Game references and similarities

  • The game version of Alone in the Dark features an ending that takes place on the morning after and is open-ended, showing a mysterious cab driver pick up Edward Carnby or Emily Hartwood and whose destination is unknown. The film version also offers an ending which takes place in the morning when something mysteriously startles Edward Carnby and Aline Cedrac.
  • Alone in the Dark: The New Nightmare mentions Edward Carnby as part of a paranormal agency known as Bureau 713. The film version goes into greater detail as this is part of the focus of the film.
  • Alone in the Dark: The New Nightmare features creatures that thrive in the darkness, have invisibility and can be harmed by light and electricity. The film version features creatures known as Xenos that can be invisible and can be harmed by light and electricity.
  • The film version features a storyline with elements found in the games. The kidnapping of the orphaned children in the film is similar to the kidnapping of Grace Saunders from Alone in the Dark II. The disappearance of the orphans is similar to the disappearance of Detective Ted Striker from Alone in the Dark II. The closing of the gateway of darkness storyline from the film is similar to Alone in the Dark: The New Nightmare which requires the protagonists to close a gateway of darkness. The film version also features a scientist doing experiments on people which is similar to Alone in the Dark: The New Nightmare.

Alternate versions

An early version of the script

Blair Erickson came up with the first drafts of the script for Alone in the Dark. According to Erickson, Uwe Boll changed the script to be more action packed than a thriller. Erickson stated his disgust and his working relationship towards Boll on Somethingawful.com.

The original script took the Alone In the Dark premise and depicted it as if it were actually based on a true story of a private investigator in the northeastern U.S. whose missing persons cases begin to uncover a disturbing paranormal secret. It was told through the eyes of a writer following Edward Carnby and his co-worker for a novel, and depicted them as real-life blue-collar folks who never expected to find hideous beings waiting for them in the dark. We tried to stick close to the H. P. Lovecraft style and the low-tech nature of the original game, always keeping the horror in the shadows so you never saw what was coming for them.

+++

Exercise set
1. In the Alone in the Dark text, what paranormal agency is Edward Carnby said to belong to in Alone in the Dark: The New Nightmare?
2. Render this sentence from the Alone in the Dark text in Spanish: "Blair Erickson came up with the first drafts of the script for Alone in the Dark."

Stored rows
+++

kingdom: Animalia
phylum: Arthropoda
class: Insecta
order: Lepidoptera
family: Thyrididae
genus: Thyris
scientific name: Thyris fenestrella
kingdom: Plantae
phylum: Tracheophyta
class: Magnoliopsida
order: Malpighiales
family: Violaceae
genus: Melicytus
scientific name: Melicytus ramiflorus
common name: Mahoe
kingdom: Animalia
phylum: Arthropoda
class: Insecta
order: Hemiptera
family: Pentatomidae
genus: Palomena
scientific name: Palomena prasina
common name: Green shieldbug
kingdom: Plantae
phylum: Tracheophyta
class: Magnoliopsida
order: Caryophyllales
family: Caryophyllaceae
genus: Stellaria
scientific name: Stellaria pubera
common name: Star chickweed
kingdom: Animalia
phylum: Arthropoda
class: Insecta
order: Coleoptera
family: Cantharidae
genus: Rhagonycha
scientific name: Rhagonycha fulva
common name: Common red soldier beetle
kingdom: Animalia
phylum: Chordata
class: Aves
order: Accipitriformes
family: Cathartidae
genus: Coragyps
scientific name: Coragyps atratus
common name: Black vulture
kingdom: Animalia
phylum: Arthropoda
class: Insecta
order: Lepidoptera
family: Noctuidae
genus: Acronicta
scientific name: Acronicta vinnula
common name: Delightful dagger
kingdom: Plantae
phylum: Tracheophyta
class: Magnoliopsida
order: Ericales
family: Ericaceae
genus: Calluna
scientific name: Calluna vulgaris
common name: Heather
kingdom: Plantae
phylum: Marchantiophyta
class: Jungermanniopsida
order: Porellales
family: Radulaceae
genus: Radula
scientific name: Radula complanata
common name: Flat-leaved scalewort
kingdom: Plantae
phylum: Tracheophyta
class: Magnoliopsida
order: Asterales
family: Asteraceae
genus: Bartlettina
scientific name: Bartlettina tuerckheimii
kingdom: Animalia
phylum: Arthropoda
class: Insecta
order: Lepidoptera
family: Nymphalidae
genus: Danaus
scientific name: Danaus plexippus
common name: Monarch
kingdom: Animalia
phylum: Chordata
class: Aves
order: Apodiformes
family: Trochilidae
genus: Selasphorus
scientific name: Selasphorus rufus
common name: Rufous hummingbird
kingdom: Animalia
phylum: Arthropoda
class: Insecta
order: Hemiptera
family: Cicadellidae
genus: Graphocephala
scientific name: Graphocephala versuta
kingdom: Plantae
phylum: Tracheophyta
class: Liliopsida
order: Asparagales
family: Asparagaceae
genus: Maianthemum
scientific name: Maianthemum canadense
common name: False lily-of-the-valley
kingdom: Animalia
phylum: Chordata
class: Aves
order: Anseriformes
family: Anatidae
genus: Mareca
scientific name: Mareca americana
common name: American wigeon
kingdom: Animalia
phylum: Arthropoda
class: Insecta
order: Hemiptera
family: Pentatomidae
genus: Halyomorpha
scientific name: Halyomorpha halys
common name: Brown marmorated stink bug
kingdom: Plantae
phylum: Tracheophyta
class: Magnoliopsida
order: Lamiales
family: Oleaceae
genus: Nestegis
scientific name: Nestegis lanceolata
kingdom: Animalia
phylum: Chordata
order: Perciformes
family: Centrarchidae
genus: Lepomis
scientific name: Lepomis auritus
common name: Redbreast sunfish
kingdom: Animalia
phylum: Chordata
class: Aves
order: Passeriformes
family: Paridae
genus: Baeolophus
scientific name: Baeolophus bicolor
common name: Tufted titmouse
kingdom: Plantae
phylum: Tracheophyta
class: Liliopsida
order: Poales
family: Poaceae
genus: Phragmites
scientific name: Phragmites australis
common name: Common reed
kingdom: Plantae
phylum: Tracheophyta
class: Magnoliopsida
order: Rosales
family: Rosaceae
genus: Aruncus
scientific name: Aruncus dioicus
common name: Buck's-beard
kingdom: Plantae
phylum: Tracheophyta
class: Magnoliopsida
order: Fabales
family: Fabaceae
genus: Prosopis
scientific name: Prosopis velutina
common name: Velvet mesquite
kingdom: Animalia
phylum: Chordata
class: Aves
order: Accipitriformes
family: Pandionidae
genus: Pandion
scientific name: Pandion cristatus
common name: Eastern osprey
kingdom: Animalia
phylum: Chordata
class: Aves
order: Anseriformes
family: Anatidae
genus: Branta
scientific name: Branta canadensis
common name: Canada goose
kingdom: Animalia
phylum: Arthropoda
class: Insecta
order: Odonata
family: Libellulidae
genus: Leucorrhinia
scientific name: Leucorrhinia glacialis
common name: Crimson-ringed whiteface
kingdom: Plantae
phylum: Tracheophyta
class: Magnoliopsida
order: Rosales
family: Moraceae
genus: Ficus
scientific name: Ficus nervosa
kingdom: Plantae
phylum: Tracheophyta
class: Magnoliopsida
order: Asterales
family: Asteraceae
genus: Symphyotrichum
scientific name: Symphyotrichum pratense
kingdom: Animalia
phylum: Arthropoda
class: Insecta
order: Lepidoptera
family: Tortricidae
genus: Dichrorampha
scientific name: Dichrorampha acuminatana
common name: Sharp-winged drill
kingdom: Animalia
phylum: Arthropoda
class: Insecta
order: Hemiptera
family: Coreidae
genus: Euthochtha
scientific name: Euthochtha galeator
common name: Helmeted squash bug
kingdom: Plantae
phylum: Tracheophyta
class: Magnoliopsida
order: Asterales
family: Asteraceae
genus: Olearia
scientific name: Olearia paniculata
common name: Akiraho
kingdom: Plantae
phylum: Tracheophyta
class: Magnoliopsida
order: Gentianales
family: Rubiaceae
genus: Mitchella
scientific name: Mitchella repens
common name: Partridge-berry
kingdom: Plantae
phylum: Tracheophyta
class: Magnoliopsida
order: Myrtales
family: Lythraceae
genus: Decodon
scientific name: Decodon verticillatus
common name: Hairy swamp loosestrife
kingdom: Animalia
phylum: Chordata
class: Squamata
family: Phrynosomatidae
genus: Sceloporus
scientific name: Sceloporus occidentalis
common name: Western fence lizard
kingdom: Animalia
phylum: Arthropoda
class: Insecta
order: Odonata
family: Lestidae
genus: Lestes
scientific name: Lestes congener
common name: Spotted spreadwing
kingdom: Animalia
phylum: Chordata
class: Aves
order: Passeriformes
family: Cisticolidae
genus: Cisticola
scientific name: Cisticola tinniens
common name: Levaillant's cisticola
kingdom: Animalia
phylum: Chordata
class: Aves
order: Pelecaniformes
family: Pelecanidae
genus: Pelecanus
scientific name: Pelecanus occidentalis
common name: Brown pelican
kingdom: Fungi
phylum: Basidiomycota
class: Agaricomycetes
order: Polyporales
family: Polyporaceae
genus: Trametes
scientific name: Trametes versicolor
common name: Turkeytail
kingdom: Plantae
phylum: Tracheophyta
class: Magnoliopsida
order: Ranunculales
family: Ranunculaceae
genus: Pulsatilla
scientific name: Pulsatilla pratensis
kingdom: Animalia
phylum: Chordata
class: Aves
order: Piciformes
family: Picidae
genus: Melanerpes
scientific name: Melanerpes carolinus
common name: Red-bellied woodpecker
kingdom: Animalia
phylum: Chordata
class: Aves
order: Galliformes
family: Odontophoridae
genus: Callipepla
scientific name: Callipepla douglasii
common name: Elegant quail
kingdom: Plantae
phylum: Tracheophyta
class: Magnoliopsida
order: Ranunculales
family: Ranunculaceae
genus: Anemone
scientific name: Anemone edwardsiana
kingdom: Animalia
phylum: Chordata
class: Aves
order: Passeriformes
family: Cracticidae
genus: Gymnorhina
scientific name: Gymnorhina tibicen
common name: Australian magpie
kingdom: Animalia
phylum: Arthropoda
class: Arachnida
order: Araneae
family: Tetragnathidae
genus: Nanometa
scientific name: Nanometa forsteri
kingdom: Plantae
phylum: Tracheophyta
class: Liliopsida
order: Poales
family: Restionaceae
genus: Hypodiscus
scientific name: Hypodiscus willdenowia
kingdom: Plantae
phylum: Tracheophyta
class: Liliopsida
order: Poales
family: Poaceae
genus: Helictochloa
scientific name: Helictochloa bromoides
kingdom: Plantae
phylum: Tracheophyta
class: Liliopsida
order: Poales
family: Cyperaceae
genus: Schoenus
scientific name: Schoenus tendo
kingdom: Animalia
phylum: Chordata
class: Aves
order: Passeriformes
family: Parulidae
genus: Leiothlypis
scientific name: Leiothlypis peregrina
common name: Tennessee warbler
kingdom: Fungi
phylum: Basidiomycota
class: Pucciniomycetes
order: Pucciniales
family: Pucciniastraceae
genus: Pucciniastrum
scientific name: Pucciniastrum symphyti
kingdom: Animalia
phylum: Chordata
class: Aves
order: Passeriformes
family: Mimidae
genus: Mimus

+++

Task-by-task answers
1. Bureau 713

2. Blair Erickson escribió los primeros borradores del guion de Alone in the Dark.